Apples new M2 Pro and M2 Max chips 5 things

Apple’s new M2 Pro and M2 Max chips: 5 things you want to know

Apple proudly launched the new M2 Pro and M2 Max chips this week. These are in both the new Mac mini and MacBook Pro. Are the chips really such a huge step? Here five things you need to know.

That Apple’s M2 chip is already hugely impressive is no surprise to anyone. So we’ll get to work on the successors soon. Here are some handy facts about these new all-rounders.

Apple goes full steam ahead again with the M2 Pro and M2 Max

So the M2 Pro and Max are quite a leap from the previous generation. Here are a few points that show this.

#1 A lot of bandwidth for memory

The new M2 Pro and Max chips have the same memory bandwidth as their predecessor, which is already one of the highest in the industry anyway. Like the M1 Pro, the M2 Pro chip supports up to 200GB/s of bandwidth, while the M2 Max supports 400GB/s, just like the M1 Max.

#2 Longer battery life with Apple’s M2 Pro and Max

The M1 Pro and M1 Max have two power-efficient cores, while the M2 Max and Pro both have four power-efficient cores.

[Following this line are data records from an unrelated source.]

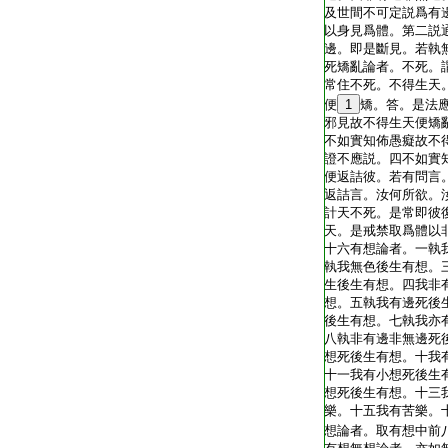
T2254_.64.0679a15:
及世間不可定説爲有
T2254_.64.0679a16:
以身見爲體。第二説
T2254_.64.0679a17:
邊。即是斷見。若執
T2254_.64.0679a18:
死矯亂論者。不死。
T2254_.64.0679a19:
常住不死。不得生天
T2254_.64.0679a20:
便
1
矯。答。是法
T2254_.64.0679a21:
邪見故不得生天便矯
T2254_.64.0679a22:
不如實知佈愚癡故不
T2254_.64.0679a23:
證不應説。四不如實
T2254_.64.0679a24:
便返詰彼。若有問言
T2254_.64.0679a25:
返詰言。汝何所欲。
T2254_.64.0679a26:
計天不死。是常即彼
T2254_.64.0679a27:
天。是戒禁取爲體以
T2254_.64.0679a28:
十六有想論者。一執
T2254_.64.0679a29:
執我無色後生有想。
T2254_.64.0679b01:
生後生有想。四我非
T2254_.64.0679b02:
想。五執我有邊死後
T2254_.64.0679b03:
後生有想。七執我亦
T2254_.64.0679b04:
八執非有邊非無邊死
T2254_.64.0679b05:
想死後生有想。十我
T2254_.64.0679b06:
十一我有小想死後生
T2254_.64.0679b07:
想死後生有想。十三
T2254_.64.0679b08:
樂。十五我有苦樂。
T2254_.64.0679b09:
想論者。取有想中前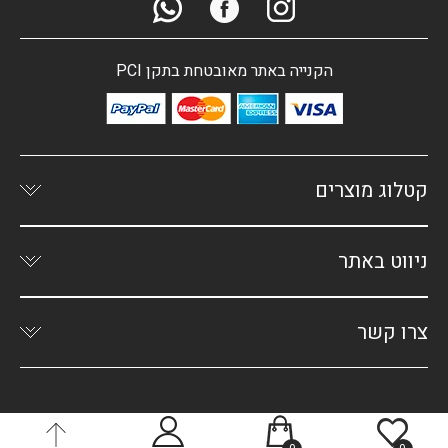
הקנייה באתר מאובטחת בתקן PCI
קטלוג מוצרים
ניווט באתר
צרו קשר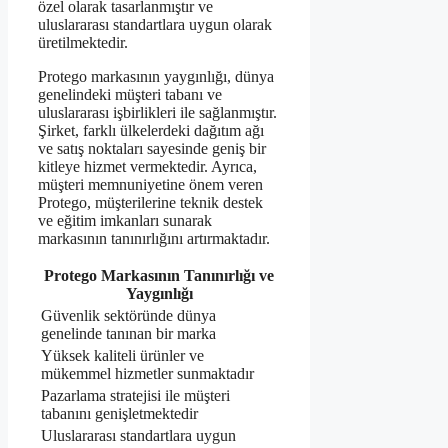
özel olarak tasarlanmıştır ve
uluslararası standartlara uygun olarak
üretilmektedir.
Protego markasının yaygınlığı, dünya
genelindeki müşteri tabanı ve
uluslararası işbirlikleri ile sağlanmıştır.
Şirket, farklı ülkelerdeki dağıtım ağı
ve satış noktaları sayesinde geniş bir
kitleye hizmet vermektedir. Ayrıca,
müşteri memnuniyetine önem veren
Protego, müşterilerine teknik destek
ve eğitim imkanları sunarak
markasının tanınırlığını artırmaktadır.
Protego Markasının Tanınırlığı ve
Yaygınlığı
Güvenlik sektöründe dünya
genelinde tanınan bir marka
Yüksek kaliteli ürünler ve
mükemmel hizmetler sunmaktadır
Pazarlama stratejisi ile müşteri
tabanını genişletmektedir
Uluslararası standartlara uygun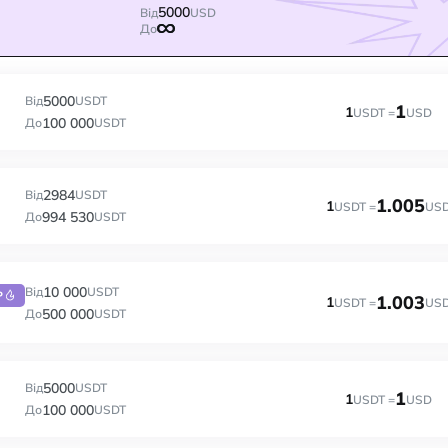
5000
Від
USD
До
5000
Від
USDT
1
1
USDT =
USD
100 000
До
USDT
2984
Від
USDT
1.005
1
USDT =
US
994 530
До
USDT
10 000
Від
USDT
P
1.003
1
USDT =
US
500 000
До
USDT
5000
Від
USDT
1
1
USDT =
USD
100 000
До
USDT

So the new Macs can tackle heavy tasks and consume less power, extending battery life. Very nice for the MacBooks, in other words.

#3 Many more transistors

Thanks to the use of second-generation 5nm process technology, the Pro has 40 billion transistors, which is 20% more than the M1 Pro. With the Max, the jump is even bigger – it has 67 billion transistors, 10 billion more than in the M1 Max.

#4 Extreme working memory

The 14-inch and 16-inch Apple MacBook Pros with the high-end Max processor now support up to 96GB of memory. The 96GB memory option will cost you an extra $800, though. Pricey joke, but well worth it for the pros.

Macbook Pro AppleThe powerful MacBook Pro. (Image: Apple)

#5 More displays thanks to Apple M2 Pro and Max

The 4-inch and 16-inch MacBook Pros, and Mac mini models that have the M2 Pro, support two external displays. The chip can handle two 6K displays via Thunderbolt, or one 6K display at 60Hz via Thunderbolt along with a 4K display at 144Hz via HDMI.

Apple’s MacBook Pro models with a Max go a step further. These support four displays: three 6K-resolution displays at 60Hz via Thunderbolt and another 4K display at 144Hz via HDMI.

The Max can also handle two 6K displays at 60Hz via Thunderbolt and one 8K display at 60Hz, or one more 4K display at 240Hz via HDMI.

The new MacBook Pros and Mac mini are available for pre-order now on Apple’s site and will ship starting Jan. 24.